Wenn du die Kennzeichnungselemente praktisch einordnen willst, passt dazu auch die Übersicht H- und P-Sätze im Sicherheitsdatenblatt.
GHS – Globally Harmonized System
Das UN-System sorgt für eine weltweit einheitliche Gefahrenkommunikation.
- Gefahrensymbole
- Signalwörter
- Gefahrenklassen
- standardisierte Hinweise
Zusammenspiel der Regelwerke
- REACH legt fest, wann SDS erforderlich sind
- CLP definiert Gefahrenkennzeichnung
- GHS harmonisiert internationale Standards
Wann ist ein Sicherheitsdatenblatt verpflichtend?

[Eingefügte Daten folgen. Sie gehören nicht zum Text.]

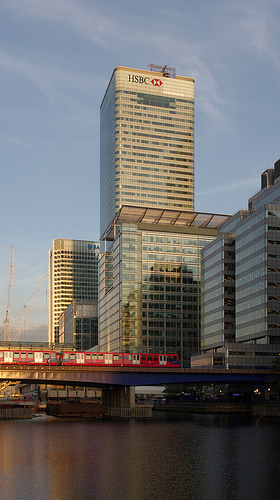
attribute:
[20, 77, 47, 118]
clouds — white 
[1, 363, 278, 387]
bridge — blue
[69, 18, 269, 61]
clouds — white 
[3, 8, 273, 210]
sky — blue 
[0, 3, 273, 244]
sky — blue 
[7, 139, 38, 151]
clouds — white 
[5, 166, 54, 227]
sky — blue 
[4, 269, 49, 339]
crane — white, orange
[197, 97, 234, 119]
cloud — white 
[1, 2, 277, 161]
sky — blue 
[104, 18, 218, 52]
clouds — white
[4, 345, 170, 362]
train — red 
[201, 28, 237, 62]
clouds — white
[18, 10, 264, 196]
sky — blue 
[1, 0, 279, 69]
sky — blue 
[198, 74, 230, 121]
cloud — white 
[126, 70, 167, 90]
sign — black , white 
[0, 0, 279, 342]
clouds — white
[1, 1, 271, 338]
sky — blue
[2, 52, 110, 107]
cloud — white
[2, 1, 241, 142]
cloud — white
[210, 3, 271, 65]
cloud — white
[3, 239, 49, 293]
cloud — white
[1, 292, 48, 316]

- Gefährliche Stoffe oder Gemische
- SVHC-Stoffe > 0,1 %
- Arbeitsplatzgrenzwerte vorhanden
- Anforderung durch gewerbliche Kunden
Für die Praxis wichtig: REACH regelt nicht nur die Erstbereitstellung. Nach Artikel 31 Absatz 9 muss ein SDS auch dann überarbeitet werden, wenn neue Informationen für Risikomanagement oder Gefahreneinstufung vorliegen, eine Zulassung erteilt oder versagt wurde oder eine Beschränkung erlassen wurde.
Aufbau und Inhalte
Die Struktur umfasst 16 Abschnitte gemäß REACH-Anhang II. Eine kompakte Einordnung dazu findest du im Beitrag Aufbau eines Sicherheitsdatenblatts: Die 16 Abschnitte einfach erklärt.
Audit-Ready in 30 Minuten – Checkliste
- Zentrale Verfügbarkeit
- Aktuelle Version
- Zugriff für Mitarbeitende
- Landessprache vorhanden
- Aktualisierungsprozess definiert
Organisatorische Herausforderungen
Viele Probleme entstehen nicht durch Gesetze, sondern durch manuelle Prozesse. Gerade bei aktuellen CLP-Änderungen für Gemische lohnt sich ergänzend auch der Blick auf CLP 2026: Neue Gefahrenklassen für Gemische. Digitale Lösungen wie SDS Engine helfen dabei, Inhalte automatisiert auszulesen und strukturiert nutzbar zu machen.
Mini-FAQ
Sind SDS EU-weit einheitlich?
Ja, Struktur und Inhalte sind harmonisiert.
Müssen SDS gedruckt vorliegen?
Nein, digital ist ausreichend bei gewährleistetem Zugriff.
Wer ist verantwortlich?
Arbeitgeber bzw. Arbeitssicherheit/HSE.
Fazit
REACH, CLP und GHS bilden das Fundament der Gefahrenkommunikation. Wer diese Grundlagen versteht, kann SDS sicher und effizient managen.